▶ [READING TEXT]
Meanwhile, I have had numerous phone calls, right from the start. They start out ok but they end nasty. "Sorry for your loss, how will you pay your balance today?" Right from the start, the idea that I had to pay the entire amount of this gigantic bill right away, was spoken about in a way that normalized it. It took me a minute before it hit me – I can’t pay the balance all at once!

The idea that I would pay $4000 with my Discover card and then pay an additional $1400 on CareCredit with only 6 months of interest free credit is absurd, especially considering that the amount of interest-free credit is under the hospital's control! If CSAH allowed 24 or 36 months of interest free credit, it would not be a discussion. I apologize in advance if I am wrong, but I don't see how the amount of time interest free credit is extended wouldn't be under the hospital’s control.

You rude administrative staff feel entitled to make angry phone calls, and I have the evidence on my phone. Why is she angry? Because I altered the plan we had discussed, when I realized what made sense for me. The new plan is that I will make the monthly payments with CareCredit, instead of another credit card. I can set it up every month, and this is what I intended to do, until my eyes were opened.

This new plan should have been met with “thank you very much” and I should only receive a call if I miss a payment. I actually received an angry phone call today because I would not give out a credit card other than CareCredit. That is so absurd, I am repeating it.

I was angry enough before I looked at other people's Yelp reviews, referring to your cold-hearted collection processes and price gouging.

Every phone call was rude, with the exception of the few minutes it took to process my first payment. Even processing my second payment didn't stop their rudeness. The cold treatment I received when I went to pick up my girl's ashes was just wrong.

▶ [EXTRACTED MATERIAL]
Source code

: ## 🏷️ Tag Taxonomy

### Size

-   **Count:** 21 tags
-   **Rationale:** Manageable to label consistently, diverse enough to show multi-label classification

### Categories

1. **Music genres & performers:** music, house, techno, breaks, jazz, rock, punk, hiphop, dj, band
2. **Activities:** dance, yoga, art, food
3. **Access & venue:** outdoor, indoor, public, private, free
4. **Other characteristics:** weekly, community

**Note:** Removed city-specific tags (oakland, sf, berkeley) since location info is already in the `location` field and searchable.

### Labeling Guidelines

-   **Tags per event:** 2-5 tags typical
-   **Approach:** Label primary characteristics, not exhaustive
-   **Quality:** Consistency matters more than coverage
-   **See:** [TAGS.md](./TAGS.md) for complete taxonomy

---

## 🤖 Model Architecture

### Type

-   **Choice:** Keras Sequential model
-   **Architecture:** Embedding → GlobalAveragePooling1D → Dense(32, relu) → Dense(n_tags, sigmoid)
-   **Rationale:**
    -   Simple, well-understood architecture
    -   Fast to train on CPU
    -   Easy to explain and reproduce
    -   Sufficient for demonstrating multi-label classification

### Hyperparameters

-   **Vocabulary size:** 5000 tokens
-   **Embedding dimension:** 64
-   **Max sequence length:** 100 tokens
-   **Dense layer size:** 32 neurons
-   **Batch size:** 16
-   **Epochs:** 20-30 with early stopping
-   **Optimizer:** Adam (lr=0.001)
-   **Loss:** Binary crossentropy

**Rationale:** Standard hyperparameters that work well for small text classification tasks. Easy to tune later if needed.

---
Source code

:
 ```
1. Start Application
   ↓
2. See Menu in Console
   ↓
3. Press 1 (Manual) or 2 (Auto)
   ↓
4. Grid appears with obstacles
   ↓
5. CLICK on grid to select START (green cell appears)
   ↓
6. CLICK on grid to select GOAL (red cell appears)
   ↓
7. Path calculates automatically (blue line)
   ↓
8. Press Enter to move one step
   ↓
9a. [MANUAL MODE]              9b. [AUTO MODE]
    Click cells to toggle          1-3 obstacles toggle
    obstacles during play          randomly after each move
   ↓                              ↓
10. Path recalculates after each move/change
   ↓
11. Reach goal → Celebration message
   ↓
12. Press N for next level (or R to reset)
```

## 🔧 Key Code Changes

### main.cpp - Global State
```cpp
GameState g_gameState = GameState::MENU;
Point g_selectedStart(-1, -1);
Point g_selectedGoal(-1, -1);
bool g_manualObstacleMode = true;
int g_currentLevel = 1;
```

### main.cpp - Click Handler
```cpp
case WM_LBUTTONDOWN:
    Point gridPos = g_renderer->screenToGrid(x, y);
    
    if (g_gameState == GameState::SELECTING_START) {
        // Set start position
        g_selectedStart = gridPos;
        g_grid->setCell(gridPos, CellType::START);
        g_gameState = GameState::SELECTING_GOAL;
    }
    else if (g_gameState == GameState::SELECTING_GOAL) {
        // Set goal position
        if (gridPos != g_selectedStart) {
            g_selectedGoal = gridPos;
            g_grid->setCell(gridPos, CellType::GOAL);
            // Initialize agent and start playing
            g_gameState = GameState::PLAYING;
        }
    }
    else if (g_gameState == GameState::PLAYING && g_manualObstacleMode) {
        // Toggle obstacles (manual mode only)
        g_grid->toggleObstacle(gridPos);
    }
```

▶ [THE PROBLEM] Quote the billing complaint word for word, everything from "Meanwhile, I have" down to "the hospital’s control.".

▶ [ANSWER SPACE]
Meanwhile, I have had numerous phone calls, right from the start. They start out ok but they end nasty. "Sorry for your loss, how will you pay your balance today?" Right from the start, the idea that I had to pay the entire amount of this gigantic bill right away, was spoken about in a way that normalized it. It took me a minute before it hit me – I can’t pay the balance all at once!

The idea that I would pay $4000 with my Discover card and then pay an additional $1400 on CareCredit with only 6 months of interest free credit is absurd, especially considering that the amount of interest-free credit is under the hospital's control! If CSAH allowed 24 or 36 months of interest free credit, it would not be a discussion. I apologize in advance if I am wrong, but I don't see how the amount of time interest free credit is extended wouldn't be under the hospital’s control.